Youngkin’s China Trade Deal Falls Apart
Normally, an announcement by the United States Trade Representative wouldn’t impact an election in Virginia. Of course, these are not normal times, as the Republicans chose to nominate Glenn Youngkin – a political novice whose lone policy “achievement” was helping the Trump Administration get a trade deal with the Chinese Communist Party.
On Monday, USTR Katherine Tai declared what nearly everyone knowledgeable about CCP behavior had predicted: Beijing was not keeping its promises from its trade deal with the Trump Administration (CNBC).
During her address, Tai confirmed a CNBC report last week saying that the Biden administration believed that Beijing has not complied with the phase one trade deal.
According to the deal, which was brokered under then-President Donald Trump and signed in January 2020, Beijing agreed to buy at least $200 billion more in U.S. goods and services over 2020 and 2021, compared with 2017. However, according to U.S. export data compiled by the Peterson Institute for International Economics, China has only reached 62% of that target.
Tai also detailed how the Youngkin-Trump trade deal with the ChiComs was doomed from the start.
But the reality is, this agreement did not meaningfully address the fundamental concerns that we have with China’s trade practices and their harmful impacts on the U.S. economy.
Even with the Phase One Agreement in place, China’s government continues to pour billions of dollars into targeted industries and continues to shape its economy to the will of the state – hurting the interests of workers here in the U.S and around the world.
In other words, Youngkin and Trump made a bad deal with our leading geopolitical rival with “benefits” depended upon that rival keeping its word – which didn’t happen.
This was no surprise to anyone who wasn’t naive enough to take Xi Jinping at this word.
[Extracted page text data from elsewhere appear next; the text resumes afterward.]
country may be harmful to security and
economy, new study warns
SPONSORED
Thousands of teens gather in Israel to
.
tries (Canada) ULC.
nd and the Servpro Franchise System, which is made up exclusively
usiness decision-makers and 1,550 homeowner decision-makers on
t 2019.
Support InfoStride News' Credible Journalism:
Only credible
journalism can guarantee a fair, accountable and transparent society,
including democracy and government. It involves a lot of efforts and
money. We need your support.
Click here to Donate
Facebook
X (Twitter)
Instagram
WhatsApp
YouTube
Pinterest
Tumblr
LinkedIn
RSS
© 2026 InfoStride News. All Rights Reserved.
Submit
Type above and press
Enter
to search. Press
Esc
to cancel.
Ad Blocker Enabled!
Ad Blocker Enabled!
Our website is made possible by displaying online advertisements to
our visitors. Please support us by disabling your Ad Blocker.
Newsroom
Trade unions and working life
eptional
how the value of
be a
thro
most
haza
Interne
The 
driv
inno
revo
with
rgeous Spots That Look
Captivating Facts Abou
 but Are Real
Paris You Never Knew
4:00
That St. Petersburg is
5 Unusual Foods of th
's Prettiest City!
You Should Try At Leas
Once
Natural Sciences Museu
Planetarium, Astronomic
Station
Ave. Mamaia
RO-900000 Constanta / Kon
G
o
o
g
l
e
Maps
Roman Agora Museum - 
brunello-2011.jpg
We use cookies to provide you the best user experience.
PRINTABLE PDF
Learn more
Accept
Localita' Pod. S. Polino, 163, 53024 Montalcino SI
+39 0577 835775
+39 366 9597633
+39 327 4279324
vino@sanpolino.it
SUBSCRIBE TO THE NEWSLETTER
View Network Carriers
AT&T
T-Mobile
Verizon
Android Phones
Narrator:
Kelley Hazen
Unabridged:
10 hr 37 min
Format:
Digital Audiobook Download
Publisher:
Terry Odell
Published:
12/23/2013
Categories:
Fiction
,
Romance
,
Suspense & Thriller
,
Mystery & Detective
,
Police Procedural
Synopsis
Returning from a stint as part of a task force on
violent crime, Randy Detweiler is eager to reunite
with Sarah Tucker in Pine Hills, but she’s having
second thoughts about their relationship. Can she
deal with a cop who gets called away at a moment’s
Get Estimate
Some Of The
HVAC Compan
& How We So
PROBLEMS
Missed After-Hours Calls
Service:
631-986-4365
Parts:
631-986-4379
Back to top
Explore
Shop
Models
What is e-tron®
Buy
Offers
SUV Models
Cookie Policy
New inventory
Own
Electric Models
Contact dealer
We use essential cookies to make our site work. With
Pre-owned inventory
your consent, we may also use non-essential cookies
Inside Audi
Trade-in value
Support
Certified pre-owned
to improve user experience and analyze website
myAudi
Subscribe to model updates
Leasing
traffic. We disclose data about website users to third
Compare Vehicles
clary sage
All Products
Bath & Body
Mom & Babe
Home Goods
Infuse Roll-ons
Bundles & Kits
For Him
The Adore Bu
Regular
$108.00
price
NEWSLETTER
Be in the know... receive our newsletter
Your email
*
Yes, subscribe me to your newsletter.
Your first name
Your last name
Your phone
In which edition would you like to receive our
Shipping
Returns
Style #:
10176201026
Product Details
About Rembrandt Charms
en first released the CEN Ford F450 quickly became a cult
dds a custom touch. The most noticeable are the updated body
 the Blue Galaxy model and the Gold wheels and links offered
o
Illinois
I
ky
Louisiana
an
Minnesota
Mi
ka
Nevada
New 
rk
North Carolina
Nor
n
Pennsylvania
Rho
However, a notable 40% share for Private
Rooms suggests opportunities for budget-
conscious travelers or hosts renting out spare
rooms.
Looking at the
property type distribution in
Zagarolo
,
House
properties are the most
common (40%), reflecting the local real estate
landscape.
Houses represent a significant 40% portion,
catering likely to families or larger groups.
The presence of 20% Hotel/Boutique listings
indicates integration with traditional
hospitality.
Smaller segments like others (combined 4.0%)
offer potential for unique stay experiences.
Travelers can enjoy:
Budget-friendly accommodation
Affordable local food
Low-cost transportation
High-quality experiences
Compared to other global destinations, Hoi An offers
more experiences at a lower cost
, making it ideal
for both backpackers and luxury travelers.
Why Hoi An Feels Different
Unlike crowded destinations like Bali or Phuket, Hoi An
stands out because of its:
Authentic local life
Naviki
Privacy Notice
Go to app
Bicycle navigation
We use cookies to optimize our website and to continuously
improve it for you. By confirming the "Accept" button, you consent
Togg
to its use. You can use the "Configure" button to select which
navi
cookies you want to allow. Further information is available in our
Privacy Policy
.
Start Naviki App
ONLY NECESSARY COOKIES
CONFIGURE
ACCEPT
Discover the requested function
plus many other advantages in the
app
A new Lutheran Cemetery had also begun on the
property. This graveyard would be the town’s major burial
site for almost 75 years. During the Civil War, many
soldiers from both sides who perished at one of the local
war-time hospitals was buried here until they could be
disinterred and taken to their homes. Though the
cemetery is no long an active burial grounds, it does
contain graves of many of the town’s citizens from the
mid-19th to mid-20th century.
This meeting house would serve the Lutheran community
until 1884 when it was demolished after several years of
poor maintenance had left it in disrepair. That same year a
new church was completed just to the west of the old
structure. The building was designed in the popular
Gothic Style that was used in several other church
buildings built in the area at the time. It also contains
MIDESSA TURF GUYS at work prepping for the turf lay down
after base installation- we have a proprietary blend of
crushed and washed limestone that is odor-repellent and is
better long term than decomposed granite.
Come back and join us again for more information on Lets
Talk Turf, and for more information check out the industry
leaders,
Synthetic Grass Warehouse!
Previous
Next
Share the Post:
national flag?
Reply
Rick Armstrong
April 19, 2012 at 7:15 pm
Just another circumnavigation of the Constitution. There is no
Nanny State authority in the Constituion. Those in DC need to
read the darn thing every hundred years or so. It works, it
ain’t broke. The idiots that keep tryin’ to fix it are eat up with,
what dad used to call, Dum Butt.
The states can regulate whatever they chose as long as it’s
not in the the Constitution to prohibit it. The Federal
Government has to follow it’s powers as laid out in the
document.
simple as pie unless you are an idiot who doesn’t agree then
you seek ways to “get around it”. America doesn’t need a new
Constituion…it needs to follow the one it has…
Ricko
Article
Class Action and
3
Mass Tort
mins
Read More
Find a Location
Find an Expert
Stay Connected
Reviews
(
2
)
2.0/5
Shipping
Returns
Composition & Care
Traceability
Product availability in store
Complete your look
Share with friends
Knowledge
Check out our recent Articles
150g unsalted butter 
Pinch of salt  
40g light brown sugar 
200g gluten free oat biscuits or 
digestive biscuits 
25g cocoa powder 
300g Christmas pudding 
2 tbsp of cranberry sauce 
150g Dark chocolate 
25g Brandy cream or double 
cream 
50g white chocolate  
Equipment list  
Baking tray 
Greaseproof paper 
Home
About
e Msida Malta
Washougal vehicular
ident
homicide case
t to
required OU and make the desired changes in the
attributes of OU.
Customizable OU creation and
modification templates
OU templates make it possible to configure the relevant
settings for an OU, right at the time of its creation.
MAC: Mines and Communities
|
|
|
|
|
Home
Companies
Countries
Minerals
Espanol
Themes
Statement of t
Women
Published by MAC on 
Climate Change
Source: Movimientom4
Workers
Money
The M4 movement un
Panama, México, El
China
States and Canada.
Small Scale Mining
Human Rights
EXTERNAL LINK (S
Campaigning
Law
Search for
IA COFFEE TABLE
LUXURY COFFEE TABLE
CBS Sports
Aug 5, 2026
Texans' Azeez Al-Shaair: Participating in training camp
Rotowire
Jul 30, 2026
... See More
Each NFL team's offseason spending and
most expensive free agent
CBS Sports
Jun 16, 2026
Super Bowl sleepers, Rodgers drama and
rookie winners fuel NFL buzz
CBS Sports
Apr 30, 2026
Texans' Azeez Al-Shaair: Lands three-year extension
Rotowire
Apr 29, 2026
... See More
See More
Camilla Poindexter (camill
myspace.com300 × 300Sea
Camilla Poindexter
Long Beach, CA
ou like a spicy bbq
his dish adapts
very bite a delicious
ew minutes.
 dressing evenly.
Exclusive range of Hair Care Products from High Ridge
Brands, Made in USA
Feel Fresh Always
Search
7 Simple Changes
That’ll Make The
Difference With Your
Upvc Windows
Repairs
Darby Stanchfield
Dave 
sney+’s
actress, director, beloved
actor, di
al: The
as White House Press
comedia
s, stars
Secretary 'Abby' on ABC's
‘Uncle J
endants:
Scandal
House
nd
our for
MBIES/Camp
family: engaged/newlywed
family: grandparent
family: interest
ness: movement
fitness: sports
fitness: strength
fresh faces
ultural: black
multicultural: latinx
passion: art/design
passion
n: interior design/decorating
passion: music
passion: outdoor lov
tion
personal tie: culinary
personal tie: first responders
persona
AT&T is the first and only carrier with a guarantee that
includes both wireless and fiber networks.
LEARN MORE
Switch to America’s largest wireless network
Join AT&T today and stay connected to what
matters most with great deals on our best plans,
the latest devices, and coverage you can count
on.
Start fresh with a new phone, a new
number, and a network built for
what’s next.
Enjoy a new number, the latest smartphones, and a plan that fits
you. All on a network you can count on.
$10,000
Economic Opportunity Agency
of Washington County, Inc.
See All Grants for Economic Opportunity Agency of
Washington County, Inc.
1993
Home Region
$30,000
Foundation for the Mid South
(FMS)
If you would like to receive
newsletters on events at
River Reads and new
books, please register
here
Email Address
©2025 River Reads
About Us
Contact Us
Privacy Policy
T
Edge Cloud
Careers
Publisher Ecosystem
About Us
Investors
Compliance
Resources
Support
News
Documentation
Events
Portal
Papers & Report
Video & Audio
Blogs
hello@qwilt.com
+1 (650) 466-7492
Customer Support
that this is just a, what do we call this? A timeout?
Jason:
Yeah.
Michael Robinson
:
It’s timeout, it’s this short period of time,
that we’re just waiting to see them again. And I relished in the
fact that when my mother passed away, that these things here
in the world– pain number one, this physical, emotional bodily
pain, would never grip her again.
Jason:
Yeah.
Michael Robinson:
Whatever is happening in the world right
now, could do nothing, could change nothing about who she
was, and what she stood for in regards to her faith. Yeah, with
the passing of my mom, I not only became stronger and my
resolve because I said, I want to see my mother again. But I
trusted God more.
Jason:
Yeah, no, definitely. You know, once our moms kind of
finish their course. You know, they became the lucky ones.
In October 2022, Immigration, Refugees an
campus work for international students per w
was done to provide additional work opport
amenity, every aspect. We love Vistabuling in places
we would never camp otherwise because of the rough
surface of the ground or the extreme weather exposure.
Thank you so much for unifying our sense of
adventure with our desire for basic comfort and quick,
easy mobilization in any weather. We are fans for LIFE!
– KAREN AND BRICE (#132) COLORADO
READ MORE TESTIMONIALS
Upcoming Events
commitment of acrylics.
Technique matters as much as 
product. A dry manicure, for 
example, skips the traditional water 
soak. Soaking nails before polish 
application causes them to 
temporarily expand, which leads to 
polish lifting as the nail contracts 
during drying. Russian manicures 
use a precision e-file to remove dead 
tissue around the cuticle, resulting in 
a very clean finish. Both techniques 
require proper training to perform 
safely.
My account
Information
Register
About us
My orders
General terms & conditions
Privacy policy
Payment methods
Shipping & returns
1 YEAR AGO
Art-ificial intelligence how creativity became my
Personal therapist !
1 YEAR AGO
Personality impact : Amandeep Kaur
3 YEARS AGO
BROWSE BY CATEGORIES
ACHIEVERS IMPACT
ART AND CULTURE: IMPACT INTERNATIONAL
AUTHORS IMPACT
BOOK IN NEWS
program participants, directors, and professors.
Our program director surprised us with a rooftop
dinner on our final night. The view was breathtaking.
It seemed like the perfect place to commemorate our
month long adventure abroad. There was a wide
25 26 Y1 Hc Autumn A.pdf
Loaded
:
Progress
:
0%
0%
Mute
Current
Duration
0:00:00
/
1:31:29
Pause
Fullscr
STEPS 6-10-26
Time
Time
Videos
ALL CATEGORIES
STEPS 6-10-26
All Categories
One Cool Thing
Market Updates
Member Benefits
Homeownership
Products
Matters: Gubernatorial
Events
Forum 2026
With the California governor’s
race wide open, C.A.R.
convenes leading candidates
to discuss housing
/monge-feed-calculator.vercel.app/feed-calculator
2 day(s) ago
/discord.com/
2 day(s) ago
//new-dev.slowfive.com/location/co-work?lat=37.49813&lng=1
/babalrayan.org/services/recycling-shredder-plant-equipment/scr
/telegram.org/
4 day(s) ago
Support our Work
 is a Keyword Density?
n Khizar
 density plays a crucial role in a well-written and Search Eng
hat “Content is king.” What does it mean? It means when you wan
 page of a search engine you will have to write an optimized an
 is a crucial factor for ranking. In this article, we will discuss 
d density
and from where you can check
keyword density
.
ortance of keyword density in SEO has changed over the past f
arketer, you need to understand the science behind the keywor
Indeed, this isn’t the first time Beijing has been found to be out of compliance. As Scott Kennedy (Center of International and Strategic Studies) noted in blistering detail, the deal…
… left China, Inc.—and its array of industrial policy tools—fully intact. Equally problematic, the deal’s highlight, the $200 billion purchase agreement, was a disaster: it endorsed managed trade and Chinese state interventionism, all the while setting unrealistic targets that China predictably never came close to meeting.
Chad Brown (Peterson Institute for International Economics) also weighed in.
But attempting to manage trade with purchase targets and an intention to reduce the bilateral deficit is the wrong approach. It distracts from the engagement necessary to address the costly incompatibilities of the Chinese economic system with the more market-oriented economies of the United States, European Union, Japan, and other like-minded countries.
In fact, about the only people who drank the Kool Aid on this trade deal were Trump himself and his partner, Glenn Youngkin.
“I am the only candidate running for Virginia Governor who was thanked by President Trump for helping him stand up to China to get a better a trade deal for American workers.”
Indeed, Youngkin was cited by Trump, but we now know – again – that this trade deal wasn’t “better” for Americans at all.
Keep in mind, Glenn Youngkin is now asking Virginians to entrust him with leadership of the entire government of the Commonwealth, including all sorts of policy decisions, negotiation efforts with the legislature, and of course, support for Virginia exporters in their attempts to get new business around the world. In the policy realm, Youngkin’s only “accomplishment” was this trade deal – a deal which has been exposed once more as a failure.